WASHINGTON (CNS) — The role of religion in U.S. public life has Americans divided.

In its fifth annual American Values Survey presented Sept. 23, the Public Religion Research Institute found that 46 percent of respondents were more concerned about the government interfering with the ability of people to freely practice their religion than they were with religious groups trying to get laws passed that force their beliefs on others.

Conversely, 46 percent were more worried about the religious groups than the government.

The figures were among the conclusions of a survey of 4,500 Americans of different race, religion, gender and socioeconomic status that focused on their perceptions of economic, political and cultural issues facing the country today.


Partisan divides were evident in the survey’s results, which showed 64 percent of Republicans were more concerned with government interference, while 59 percent of Democrats were more concerned about interference by religious groups.

Alan Abramowitz, a professor of political science at Emory University, spoke as a panelist at the survey’s Sept. 23 release in Washington and commented on the importance of ideology, more so than other factors, in shaping political views.

“Social class is one of the least important divisions in Americans politics today,” Abramowitz said. “There’s a huge party divide regardless of income. … People are divided over what the role of government should be, but their attitudes toward the role of government are not influenced very much at all by their social class (or) by their income level.”

The survey findings showed that people’s opinions on religion and government varied largely based on their race and religious denomination. For example, 46 percent of white Catholics were concerned about government regulation of religion, but only 36 percent of Hispanic Catholics reported the same concern. The numbers diverged even more when looking at people of the same race but different denominations, as a majority 57 percent of Hispanic Protestants were worried about government interference in religion.

Robert P. Jones, CEO of the Public Religion Research Institute and survey presenter, noted the discrepancies within Hispanic communities and said they are part of two transformations.


“Over time what we are seeing is a shift to being less Catholic (in Hispanic communities) … but it is going in two directions, so it’s less Catholic and more Protestant,” he said. “But it’s also becoming more unaffiliated and in fact those two flows look about equal. And what we see is Latino Protestants tend to be like white evangelicals. … They tend to be culturally conservative in a way that Hispanic Catholics are not.

“The short answer is that if you’re just looking at ideology or political leanings, what it basically looks like is that the overall needle … doesn’t move that much because there are equal numbers becoming unaffiliated as there are becoming Hispanic protestants.”

In the coming years, as millennials ascend the voting booths, these statistics could have a significant impact on politics.

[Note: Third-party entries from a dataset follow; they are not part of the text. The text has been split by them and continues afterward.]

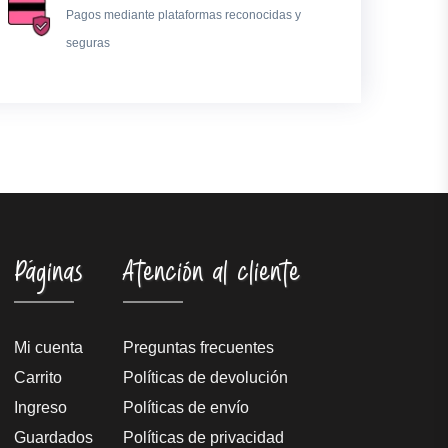
Pagos mediante plataformas reconocidas y
seguras
Páginas
Atención al cliente
Mi cuenta
Preguntas frecuentes
Carrito
Políticas de devolución
Ingreso
Políticas de envío
Guardados
Políticas de privacidad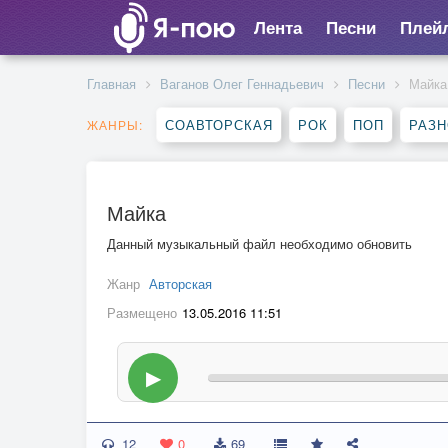
Лента
Песни
Плей
Главная
Ваганов Олег Геннадьевич
Песни
Майка
СОАВТОРСКАЯ
РОК
ПОП
РАЗ
ЖАНРЫ:
Майка
Данный музыкальный файл необходимо обновить
Жанр
Авторская
Размещено
13.05.2016 11:51
▶
12
0
69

In 2010, a Pew Research poll found that people between the ages of 18 and 29 were less likely to be religiously affiliated. This would be a detriment to Republicans, whose main constituents are white Protestants.

“I’ve called the 2020 presidential election Armageddon for the Republican Party,” said Joy Reid, a panelist and host of “The Reid Report” on MSNBC. She said the GOP has a twofold problem in that Hispanics today under vote their share of the population and the next generation is “more minority” than their parents’ generation.

“White young voters still vote majority Republican … but there are less of them,” she said. “So as the electorate becomes more minority-laden … by the time you get to 2020 you’re in a world of hurt if Republicans can’t find a way to expand their electorate.”

Panelist Henry Olsen, a senior fellow at the Ethics and Public Policy Center, said the white Christian movement needs to have a new purpose that brings them together.

“They remain significantly at odds with the progressive wing of the Democratic Party,” Olsen said. “That gives an opportunity for a redefinition of Republicanism that would be more … individualistic in its implementation of the government involvement in the social safety net.”

Catholic social movements related to health care and immigration and poverty reform have caused contention between those religious constituents and the government, especially regarding the “dogfight between the Catholic Church and the Obama administration on contraception,” Reid said.

“There’s been a push/pull of trying to draw religious groups into a relationship with government,” she said. “It always meets eventually in ideological bearing.”

The margin of error for the overall survey was plus or minus 1.8 percentage points.

Survey results of the survey were based on bilingual (Spanish and English) random-digit-dialing telephone interviews conducted between July 21 and Aug. 14 by professional interviewers. Interviews were conducted among a random sample of 4,507 adults 18 years of age or older living in the U.S.